Depuis les premiers « témoignages » sur le cannibalisme au lendemain des Grandes Découvertes, l’idée qu’il existe quelque part des humains prêts à en manger d’autres fascine l’Occident. Confondant passé et présent et bousculant contextes culturels et rituels, les représentations de cette pratique juxtaposent les actes anthropophages qui font suite aux naufrages ou aux famines, les « festins cannibales » des « féroces sauvages » des mers du Sud, les cérémonies mortuaires où le meilleur tombeau pour le disparu est le ventre de ses descendants ou la délectation des serial killers pour le corps de leurs victimes…
Cette approche indifférenciée alimente une longue tradition mythique comme l’incessant malentendu culturel qui a caractérisé la rencontre des Occidentaux avec les peuples exotiques. Elle manque surtout la dimension symbolique et métaphorique d’un phénomène évanescent, dont la réalité ne peut être appréhendée qu’imaginairement.
À la réflexion méthodique de l’anthropologie, cet ouvrage associe les productions littéraires, savantes et artistiques que la hantise d’être soi-même dévoré ou le fantasme d’assimiler l’autre ont inspirées. Ces fragments de discours cannibale dessinent l’étendue des champs de signification du cannibalisme : ceux de l’amour et de la haine, du désir et du rejet, de l’identité et de l’altérité, de l’ordre et du désordre, des relations d’alliance et de pouvoir, de l’autonomie et de la servitude.

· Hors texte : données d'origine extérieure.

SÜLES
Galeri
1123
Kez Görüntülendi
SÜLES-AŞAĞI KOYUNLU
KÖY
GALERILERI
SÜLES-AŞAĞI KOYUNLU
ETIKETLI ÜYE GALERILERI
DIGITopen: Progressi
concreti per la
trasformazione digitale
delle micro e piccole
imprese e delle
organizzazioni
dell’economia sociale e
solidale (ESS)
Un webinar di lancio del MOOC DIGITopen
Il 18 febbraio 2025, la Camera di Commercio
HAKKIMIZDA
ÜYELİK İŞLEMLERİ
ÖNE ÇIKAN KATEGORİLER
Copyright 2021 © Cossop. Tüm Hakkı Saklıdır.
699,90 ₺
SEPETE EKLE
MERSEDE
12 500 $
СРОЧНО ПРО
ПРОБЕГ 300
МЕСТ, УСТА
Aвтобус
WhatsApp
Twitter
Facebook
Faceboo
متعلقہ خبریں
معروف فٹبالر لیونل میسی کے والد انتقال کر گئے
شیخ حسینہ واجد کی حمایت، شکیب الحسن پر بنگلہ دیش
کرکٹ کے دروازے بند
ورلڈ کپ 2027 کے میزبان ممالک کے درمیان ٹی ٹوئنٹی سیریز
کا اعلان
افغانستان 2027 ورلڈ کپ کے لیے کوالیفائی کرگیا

La rencontre se passera en présence de

Saskia von Overbeck Ottino, psychiatre et pédopsychiatre FMH, psychanalyste SSPsa-IPA, ethnopsychanalyste, responsable de la consultation d’ethnopsychanalyse aux HUG

et de

Irene Becci, professeure à l’Université de Lausanne aux « Emergences religieuses et nouvelles spiritualités », membre de la section de sociologie de l’ESA. Elle représente la Suisse au sein de la SISR/ISSR.